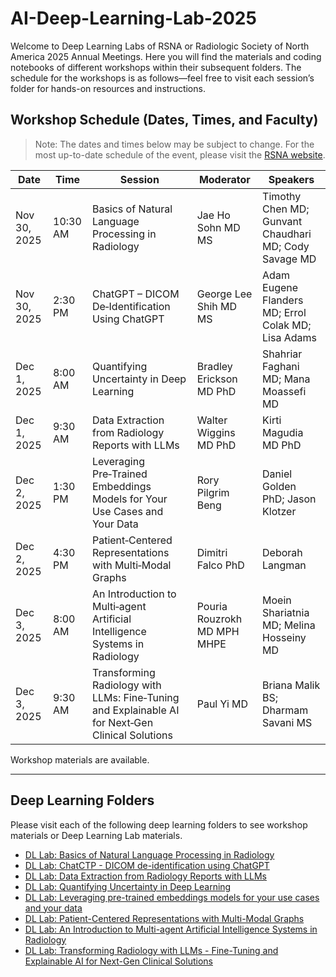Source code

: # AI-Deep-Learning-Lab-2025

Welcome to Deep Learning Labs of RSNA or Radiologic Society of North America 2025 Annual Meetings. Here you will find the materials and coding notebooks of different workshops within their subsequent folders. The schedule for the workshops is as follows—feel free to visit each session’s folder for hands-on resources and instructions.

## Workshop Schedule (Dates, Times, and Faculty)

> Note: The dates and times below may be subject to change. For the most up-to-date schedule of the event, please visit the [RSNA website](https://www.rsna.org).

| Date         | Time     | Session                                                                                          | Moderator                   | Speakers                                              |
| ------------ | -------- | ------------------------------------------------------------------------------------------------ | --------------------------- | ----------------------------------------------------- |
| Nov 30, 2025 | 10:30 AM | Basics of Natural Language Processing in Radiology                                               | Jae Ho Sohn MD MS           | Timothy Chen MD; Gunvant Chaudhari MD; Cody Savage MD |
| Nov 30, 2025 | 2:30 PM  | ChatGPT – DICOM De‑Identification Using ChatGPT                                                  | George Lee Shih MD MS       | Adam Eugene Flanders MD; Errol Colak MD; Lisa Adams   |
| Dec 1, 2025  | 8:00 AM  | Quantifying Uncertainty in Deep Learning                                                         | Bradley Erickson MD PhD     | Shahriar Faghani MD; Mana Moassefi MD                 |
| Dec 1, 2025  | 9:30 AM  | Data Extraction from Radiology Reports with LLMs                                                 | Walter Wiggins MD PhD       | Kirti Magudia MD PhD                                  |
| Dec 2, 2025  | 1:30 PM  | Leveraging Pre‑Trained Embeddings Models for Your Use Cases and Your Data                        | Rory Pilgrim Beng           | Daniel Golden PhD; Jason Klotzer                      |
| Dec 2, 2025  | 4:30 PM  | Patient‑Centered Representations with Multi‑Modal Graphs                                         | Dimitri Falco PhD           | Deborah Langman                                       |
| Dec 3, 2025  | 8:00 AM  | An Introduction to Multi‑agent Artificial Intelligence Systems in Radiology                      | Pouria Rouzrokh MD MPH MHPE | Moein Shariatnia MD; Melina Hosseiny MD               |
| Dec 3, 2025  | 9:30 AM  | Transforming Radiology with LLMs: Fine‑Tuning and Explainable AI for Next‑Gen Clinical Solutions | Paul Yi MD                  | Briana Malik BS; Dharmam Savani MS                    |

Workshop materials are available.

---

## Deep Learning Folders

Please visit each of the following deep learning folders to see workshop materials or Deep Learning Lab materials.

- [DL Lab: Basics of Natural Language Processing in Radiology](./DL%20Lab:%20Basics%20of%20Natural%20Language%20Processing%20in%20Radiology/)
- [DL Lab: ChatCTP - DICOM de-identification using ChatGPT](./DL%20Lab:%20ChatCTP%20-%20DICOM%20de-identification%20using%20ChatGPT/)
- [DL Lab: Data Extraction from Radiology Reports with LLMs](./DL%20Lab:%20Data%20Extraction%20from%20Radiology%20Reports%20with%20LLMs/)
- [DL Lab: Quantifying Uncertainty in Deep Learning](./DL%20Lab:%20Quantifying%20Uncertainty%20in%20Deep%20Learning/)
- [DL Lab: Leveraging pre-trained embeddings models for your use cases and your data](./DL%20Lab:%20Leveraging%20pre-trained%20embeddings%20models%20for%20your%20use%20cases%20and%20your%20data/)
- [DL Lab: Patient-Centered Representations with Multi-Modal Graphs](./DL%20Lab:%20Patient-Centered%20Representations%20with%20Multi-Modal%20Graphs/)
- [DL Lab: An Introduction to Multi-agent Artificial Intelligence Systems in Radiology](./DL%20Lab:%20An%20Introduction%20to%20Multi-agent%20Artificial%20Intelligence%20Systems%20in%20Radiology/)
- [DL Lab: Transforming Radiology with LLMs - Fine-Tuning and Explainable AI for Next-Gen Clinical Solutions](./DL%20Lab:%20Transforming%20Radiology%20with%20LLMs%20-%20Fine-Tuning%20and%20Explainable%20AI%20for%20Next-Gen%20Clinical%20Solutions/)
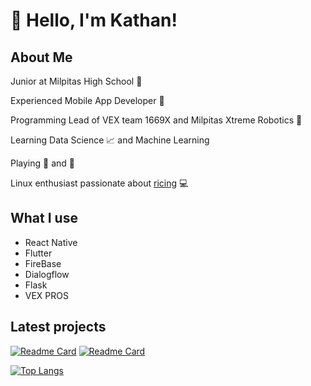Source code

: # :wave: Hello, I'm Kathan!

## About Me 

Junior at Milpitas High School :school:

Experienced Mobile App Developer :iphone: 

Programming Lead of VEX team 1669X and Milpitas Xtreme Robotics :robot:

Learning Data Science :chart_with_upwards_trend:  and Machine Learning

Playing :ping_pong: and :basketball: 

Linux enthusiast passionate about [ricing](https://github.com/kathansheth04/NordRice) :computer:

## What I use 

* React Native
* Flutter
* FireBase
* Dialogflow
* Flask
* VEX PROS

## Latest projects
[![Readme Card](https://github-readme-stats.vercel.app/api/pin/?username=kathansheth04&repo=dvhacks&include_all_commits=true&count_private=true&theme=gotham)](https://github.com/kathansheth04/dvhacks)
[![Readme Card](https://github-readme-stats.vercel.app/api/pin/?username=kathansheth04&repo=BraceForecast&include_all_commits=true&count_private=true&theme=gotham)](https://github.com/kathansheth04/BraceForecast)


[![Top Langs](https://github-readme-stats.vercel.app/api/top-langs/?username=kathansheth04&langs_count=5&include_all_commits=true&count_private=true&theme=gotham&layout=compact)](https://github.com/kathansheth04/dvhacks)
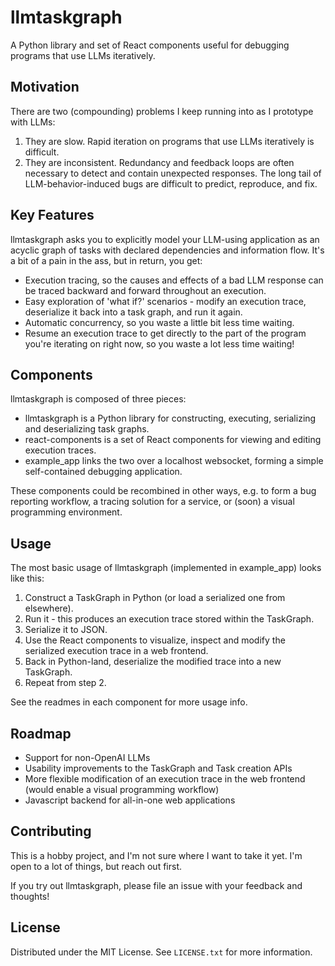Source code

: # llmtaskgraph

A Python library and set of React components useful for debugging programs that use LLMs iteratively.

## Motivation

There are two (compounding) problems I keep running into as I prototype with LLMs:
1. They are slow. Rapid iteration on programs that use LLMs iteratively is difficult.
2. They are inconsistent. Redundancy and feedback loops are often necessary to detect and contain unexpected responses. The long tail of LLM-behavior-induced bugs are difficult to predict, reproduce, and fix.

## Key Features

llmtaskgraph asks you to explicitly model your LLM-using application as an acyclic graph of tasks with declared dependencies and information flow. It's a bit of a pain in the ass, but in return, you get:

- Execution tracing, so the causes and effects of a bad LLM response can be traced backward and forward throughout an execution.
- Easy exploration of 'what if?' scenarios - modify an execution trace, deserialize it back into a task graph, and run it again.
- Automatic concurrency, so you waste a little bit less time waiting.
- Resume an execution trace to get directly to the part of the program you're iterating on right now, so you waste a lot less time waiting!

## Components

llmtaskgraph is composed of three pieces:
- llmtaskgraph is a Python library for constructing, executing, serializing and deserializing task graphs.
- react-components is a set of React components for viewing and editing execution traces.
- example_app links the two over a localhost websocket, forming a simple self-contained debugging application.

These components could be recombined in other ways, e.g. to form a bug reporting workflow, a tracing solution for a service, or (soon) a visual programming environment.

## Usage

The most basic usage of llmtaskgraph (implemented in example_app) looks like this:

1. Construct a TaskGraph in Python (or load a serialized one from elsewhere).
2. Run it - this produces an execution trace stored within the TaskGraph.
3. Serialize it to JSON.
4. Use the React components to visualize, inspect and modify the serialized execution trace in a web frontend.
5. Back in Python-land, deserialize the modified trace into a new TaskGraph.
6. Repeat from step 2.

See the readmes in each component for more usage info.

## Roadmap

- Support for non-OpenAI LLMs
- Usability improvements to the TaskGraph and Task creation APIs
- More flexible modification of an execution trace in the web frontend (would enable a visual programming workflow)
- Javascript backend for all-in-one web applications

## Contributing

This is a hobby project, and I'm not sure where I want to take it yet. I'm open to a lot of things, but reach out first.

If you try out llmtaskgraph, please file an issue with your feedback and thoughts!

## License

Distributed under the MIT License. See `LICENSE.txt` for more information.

---*---

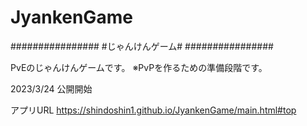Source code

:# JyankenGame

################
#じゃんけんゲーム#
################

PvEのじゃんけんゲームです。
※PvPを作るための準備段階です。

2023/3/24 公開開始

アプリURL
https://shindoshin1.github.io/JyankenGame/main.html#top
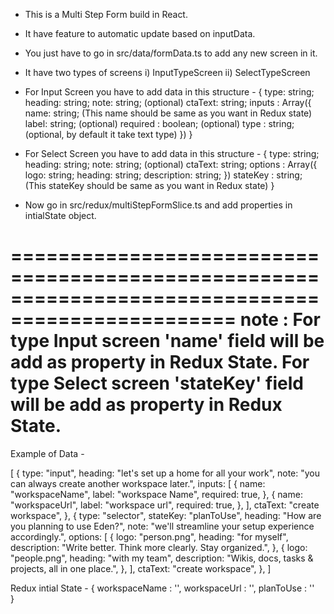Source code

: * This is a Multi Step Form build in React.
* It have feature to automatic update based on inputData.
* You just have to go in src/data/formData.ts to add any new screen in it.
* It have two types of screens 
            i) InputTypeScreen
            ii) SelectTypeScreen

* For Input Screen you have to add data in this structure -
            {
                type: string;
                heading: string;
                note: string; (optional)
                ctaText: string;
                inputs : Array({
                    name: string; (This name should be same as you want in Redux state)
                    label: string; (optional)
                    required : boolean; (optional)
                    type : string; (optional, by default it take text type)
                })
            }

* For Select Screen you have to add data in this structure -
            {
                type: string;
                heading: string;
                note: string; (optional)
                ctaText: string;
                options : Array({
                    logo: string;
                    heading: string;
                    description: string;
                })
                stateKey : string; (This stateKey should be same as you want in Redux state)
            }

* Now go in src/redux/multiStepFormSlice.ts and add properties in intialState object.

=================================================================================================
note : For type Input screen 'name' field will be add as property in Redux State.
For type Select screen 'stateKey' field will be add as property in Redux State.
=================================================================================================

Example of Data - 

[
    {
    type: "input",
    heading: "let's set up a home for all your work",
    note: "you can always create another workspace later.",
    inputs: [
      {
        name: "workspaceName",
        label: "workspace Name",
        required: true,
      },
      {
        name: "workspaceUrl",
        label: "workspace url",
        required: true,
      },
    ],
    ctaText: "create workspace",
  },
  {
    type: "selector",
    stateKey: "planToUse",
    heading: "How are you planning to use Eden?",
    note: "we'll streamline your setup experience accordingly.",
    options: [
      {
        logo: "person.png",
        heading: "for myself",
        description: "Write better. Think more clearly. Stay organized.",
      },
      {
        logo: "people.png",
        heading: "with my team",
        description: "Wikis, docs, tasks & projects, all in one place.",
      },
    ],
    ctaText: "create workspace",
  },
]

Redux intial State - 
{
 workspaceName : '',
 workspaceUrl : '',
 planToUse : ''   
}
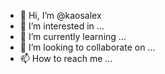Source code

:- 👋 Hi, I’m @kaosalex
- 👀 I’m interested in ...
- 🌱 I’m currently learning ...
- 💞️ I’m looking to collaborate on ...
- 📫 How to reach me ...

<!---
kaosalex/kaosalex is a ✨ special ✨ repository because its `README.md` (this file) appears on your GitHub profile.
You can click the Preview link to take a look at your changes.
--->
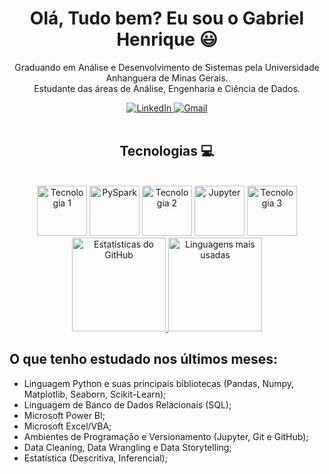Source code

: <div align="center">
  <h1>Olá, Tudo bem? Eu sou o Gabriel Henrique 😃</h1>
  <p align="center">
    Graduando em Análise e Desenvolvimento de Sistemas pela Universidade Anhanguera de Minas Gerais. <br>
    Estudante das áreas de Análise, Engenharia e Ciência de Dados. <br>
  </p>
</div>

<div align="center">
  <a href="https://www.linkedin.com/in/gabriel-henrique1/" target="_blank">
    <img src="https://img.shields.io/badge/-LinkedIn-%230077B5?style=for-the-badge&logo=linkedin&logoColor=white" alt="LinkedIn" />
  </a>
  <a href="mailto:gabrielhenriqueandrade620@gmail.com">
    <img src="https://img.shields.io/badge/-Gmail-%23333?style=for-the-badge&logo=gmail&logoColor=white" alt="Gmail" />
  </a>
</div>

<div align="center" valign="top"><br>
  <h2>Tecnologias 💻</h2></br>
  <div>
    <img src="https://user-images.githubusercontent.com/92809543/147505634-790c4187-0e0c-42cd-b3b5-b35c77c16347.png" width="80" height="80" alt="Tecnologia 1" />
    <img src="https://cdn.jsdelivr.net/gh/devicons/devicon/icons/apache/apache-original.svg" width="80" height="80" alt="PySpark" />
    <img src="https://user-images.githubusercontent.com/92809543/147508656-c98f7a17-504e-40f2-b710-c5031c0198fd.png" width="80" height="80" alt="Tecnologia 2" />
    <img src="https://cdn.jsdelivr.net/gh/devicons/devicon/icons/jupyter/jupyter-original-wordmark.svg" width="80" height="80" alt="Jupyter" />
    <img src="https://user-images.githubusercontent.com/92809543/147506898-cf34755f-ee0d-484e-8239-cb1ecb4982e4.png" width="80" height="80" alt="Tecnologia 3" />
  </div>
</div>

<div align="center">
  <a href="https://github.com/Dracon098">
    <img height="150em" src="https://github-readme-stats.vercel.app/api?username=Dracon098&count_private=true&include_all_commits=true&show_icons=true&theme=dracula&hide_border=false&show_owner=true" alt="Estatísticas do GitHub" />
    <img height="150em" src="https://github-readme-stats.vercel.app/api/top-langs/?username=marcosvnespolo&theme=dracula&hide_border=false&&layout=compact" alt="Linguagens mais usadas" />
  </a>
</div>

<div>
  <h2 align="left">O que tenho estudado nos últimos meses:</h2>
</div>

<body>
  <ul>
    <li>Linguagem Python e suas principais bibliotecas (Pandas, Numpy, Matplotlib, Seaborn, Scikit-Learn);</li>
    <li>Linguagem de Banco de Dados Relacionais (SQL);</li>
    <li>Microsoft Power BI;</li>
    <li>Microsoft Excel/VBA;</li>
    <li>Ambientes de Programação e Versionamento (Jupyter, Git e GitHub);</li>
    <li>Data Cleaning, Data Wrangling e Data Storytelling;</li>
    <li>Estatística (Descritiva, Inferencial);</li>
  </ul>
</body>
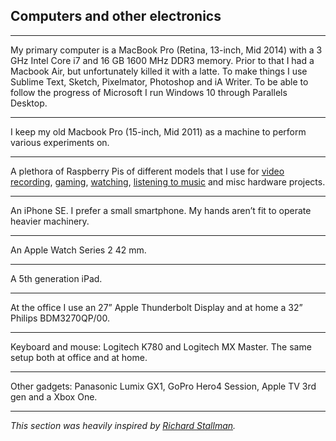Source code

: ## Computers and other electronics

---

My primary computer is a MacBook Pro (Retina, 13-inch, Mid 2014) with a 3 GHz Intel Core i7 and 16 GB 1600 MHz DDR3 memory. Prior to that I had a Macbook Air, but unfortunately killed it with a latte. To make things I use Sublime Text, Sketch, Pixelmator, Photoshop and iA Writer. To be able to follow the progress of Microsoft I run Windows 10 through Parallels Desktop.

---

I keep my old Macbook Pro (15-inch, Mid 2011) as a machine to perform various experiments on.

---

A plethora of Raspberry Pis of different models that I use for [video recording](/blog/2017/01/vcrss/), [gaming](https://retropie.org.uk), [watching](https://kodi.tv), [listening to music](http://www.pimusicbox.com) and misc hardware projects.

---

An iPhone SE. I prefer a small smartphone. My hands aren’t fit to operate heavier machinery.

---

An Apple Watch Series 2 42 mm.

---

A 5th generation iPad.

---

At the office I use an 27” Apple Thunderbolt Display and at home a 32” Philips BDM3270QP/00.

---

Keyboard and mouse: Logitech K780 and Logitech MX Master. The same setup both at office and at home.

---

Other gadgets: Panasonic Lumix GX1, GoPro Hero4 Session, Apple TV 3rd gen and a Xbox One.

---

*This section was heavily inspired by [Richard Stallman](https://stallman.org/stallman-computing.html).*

---*---

**Task description:** Scan the records above for the word "should" and return every line where it occurs.

**Answer space:**
                    name: string; (This name should be same as you want in Redux state)
                stateKey : string; (This stateKey should be same as you want in Redux state)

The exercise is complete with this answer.